Postmodernism, or, The Cultural Logic of Late Capitalism Characters

Postmodernism, or, The Cultural Logic of Late Capitalism Character List

Ernest Mandel

Mandel is the author of the book Late Capitalism which heavily influenced Jameson on his theoretical development. Mandel’s book delineates a three-stage framework for the development or evolution of capitalism stretching from the late 19th century into the 20th century: market capitalism, monopoly capitalism and a third stage which has various been described as imperialistic, post-industrialist, multinational and consumer capitalism.

Theodore Dreiser

Theodore Dreiser is the author of the novels An American Tragedy and Sister Carrie. Jameson focuses the latter as example of the dissatisfaction which arrives with capitalism. Dreiser specifically creates a novel which examines the prison of “commodity lust” from which not only is there no escape, but within which there is no possibility for true contentment.

Edvard Munch

Munch’s famous painting “The Scream” is forwarded as the ultimate visual depiction of the cultural dissatisfaction about which Dreiser writes. Both are representatives of Jameson’s equivalent “second stage” of cultural capitalism. As he writes of Munch’s iconic portrait of twisted figure caught in the trap of social discontent, it is a “canonical expression of the greatest modernist themes of alienation, anomie, solitude, social fragmentation and isolation.”

Sir Walter Scott

Sir Walter Scott, by contrast, represents Jameson’s first stage: bourgeois romance.
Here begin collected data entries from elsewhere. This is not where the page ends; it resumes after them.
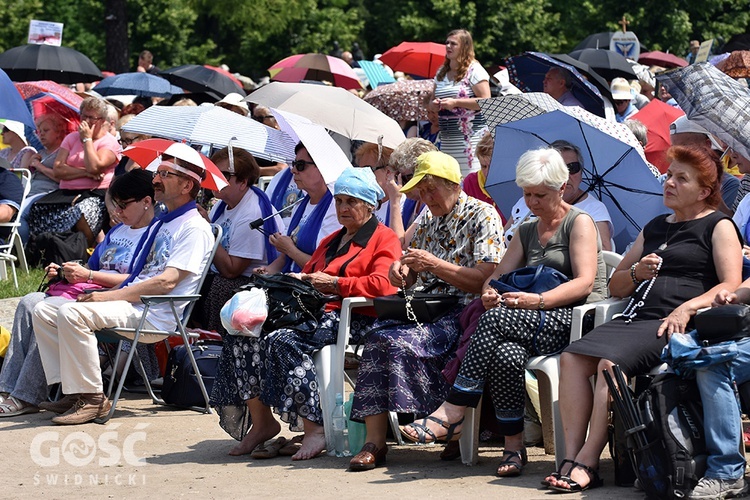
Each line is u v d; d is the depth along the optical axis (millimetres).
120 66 65500
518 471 13930
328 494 13219
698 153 13945
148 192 19766
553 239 14625
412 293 15539
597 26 83500
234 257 20641
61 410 18672
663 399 12406
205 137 22078
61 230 27938
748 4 84625
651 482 12242
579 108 18000
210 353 19359
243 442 16062
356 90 42156
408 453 15758
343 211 16500
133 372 21172
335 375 15641
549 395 14961
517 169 14656
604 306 14094
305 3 86125
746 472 13359
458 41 25969
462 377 14016
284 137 22828
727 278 13453
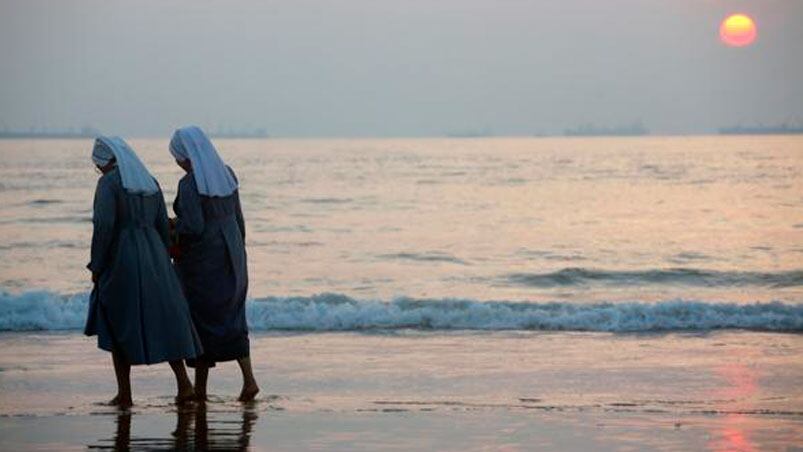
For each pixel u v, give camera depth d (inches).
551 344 644.1
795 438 386.0
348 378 525.7
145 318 442.0
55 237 1788.9
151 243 446.6
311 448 374.3
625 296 1073.5
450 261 1471.5
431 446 376.5
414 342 654.5
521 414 432.8
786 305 743.1
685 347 629.9
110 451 369.7
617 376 527.8
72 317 717.3
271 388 499.5
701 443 378.6
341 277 1273.4
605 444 377.7
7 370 546.0
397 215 2340.1
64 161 6609.3
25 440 385.4
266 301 820.6
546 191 3319.4
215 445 378.6
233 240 464.1
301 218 2235.5
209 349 462.3
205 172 458.0
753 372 538.6
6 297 732.0
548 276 1259.2
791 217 2203.5
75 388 496.7
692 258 1482.5
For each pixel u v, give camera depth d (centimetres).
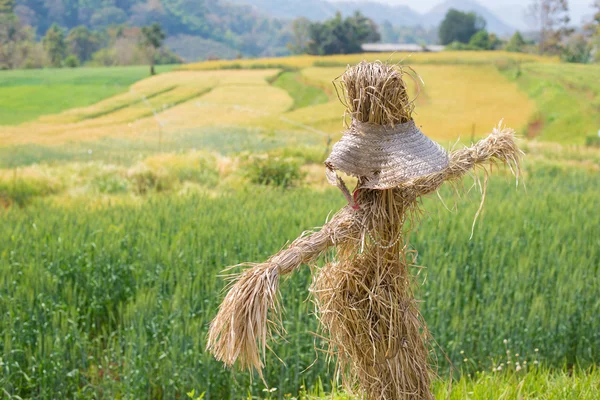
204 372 573
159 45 6581
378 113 295
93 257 796
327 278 327
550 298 723
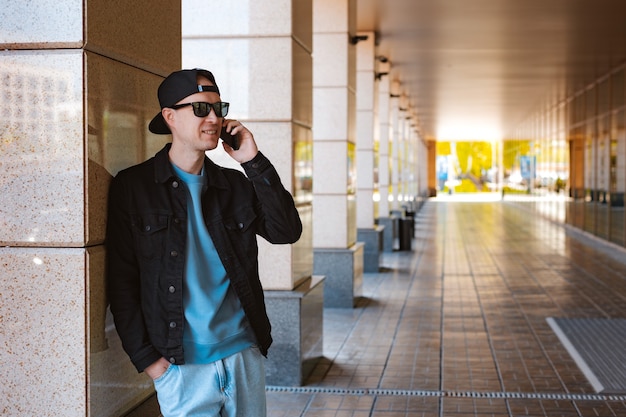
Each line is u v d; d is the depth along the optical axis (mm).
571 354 7828
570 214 26781
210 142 2916
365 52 15164
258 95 7141
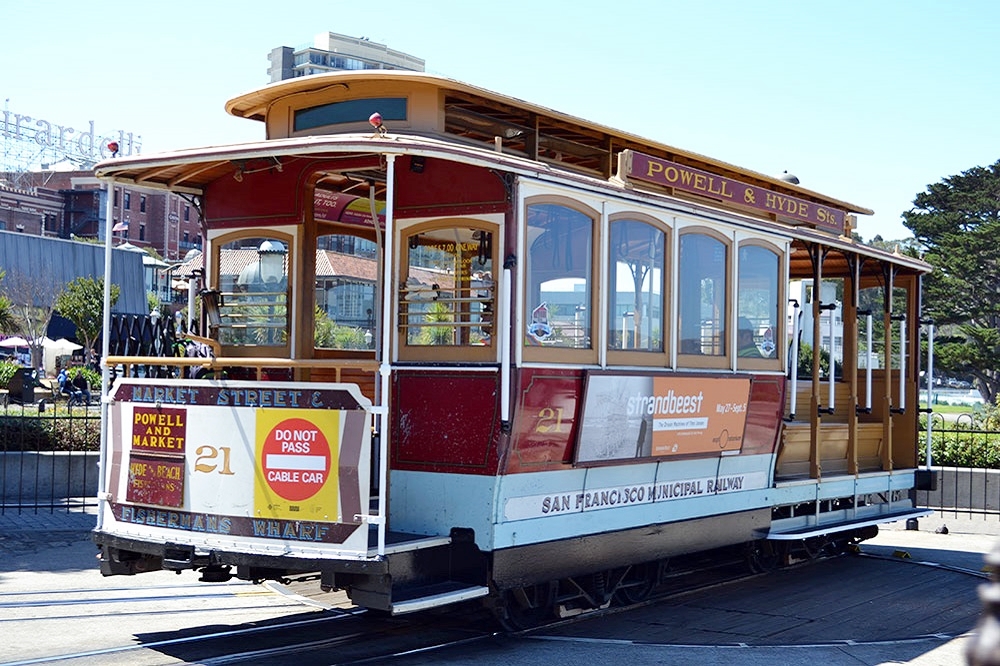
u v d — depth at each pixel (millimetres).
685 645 8367
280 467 7262
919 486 14125
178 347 9695
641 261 9172
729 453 10352
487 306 7898
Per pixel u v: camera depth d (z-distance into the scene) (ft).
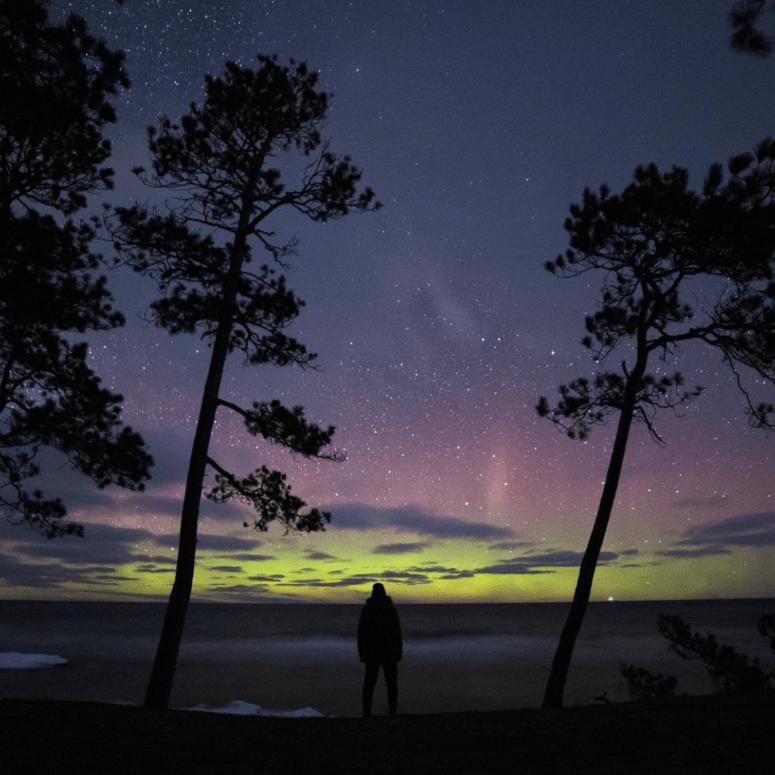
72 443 48.26
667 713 22.27
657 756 16.81
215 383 43.88
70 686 102.68
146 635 240.73
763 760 15.72
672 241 42.09
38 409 47.60
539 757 17.69
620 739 18.94
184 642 223.51
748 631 247.91
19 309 42.88
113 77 42.22
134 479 49.65
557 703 39.55
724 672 43.14
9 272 41.09
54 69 40.75
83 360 49.01
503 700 90.89
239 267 45.55
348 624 375.45
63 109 40.55
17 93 39.68
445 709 82.84
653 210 41.63
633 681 44.21
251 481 44.86
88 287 47.01
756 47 14.56
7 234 38.99
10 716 22.30
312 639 235.40
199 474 42.29
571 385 45.37
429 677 119.75
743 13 14.57
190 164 45.39
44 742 19.61
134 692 95.91
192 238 43.86
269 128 46.57
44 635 241.76
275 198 46.50
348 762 18.34
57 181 44.86
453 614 604.49
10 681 108.68
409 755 18.83
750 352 41.83
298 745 20.45
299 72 46.73
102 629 286.46
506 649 188.03
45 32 39.27
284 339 44.37
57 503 50.31
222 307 42.91
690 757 16.44
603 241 43.52
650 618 431.43
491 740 19.98
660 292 44.06
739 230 39.34
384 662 30.09
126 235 42.98
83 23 40.98
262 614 615.57
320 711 81.87
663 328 44.39
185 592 40.40
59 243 41.09
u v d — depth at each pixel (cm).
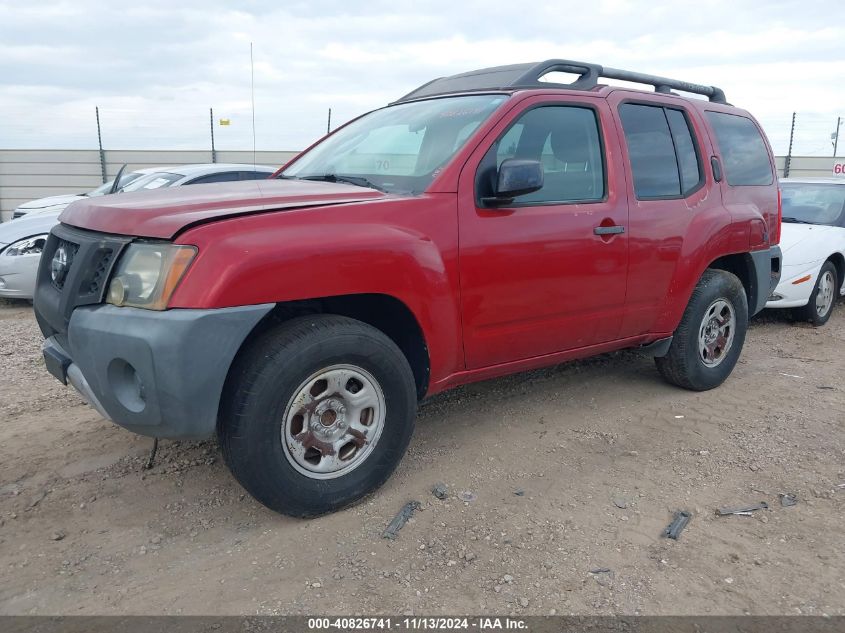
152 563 274
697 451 380
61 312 284
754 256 497
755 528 303
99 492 328
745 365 552
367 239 293
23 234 756
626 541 291
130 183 889
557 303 370
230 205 288
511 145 354
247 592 256
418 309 312
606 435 402
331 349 286
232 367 281
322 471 299
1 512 308
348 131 436
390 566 272
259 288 266
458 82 433
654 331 435
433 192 323
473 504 320
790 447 387
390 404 313
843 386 498
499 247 338
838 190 801
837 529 302
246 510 314
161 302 259
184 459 363
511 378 503
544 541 290
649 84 462
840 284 734
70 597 253
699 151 457
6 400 454
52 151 1909
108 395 273
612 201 390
Walter’s historical novels are romantic rather than realistic in that they portray a finite vision of history as linear and psychologically non-complex. Scott’s novels represent this cultural period in that the point is to reinterpret history as an epic process dominated by mythic heroes into one in which the bourgeois class establishes itself as the dominant force of revolution and evolution.

E.L. Doctorow

Doctorow’s Ragtime presents a much more fragment view of history that is directly at odds with the very manner in which the romantic age viewed history. Where the denizens of Scott’s time could easily articulate a linear progression, Ragtime is illustrative of the post-modern manner of viewing history. Jameson’s third age, the post-modern era, applies modern sensibilities to analysis of history and thus cannot interpret is simply as a product of bourgeois revolution nor as existing exempt from modern values.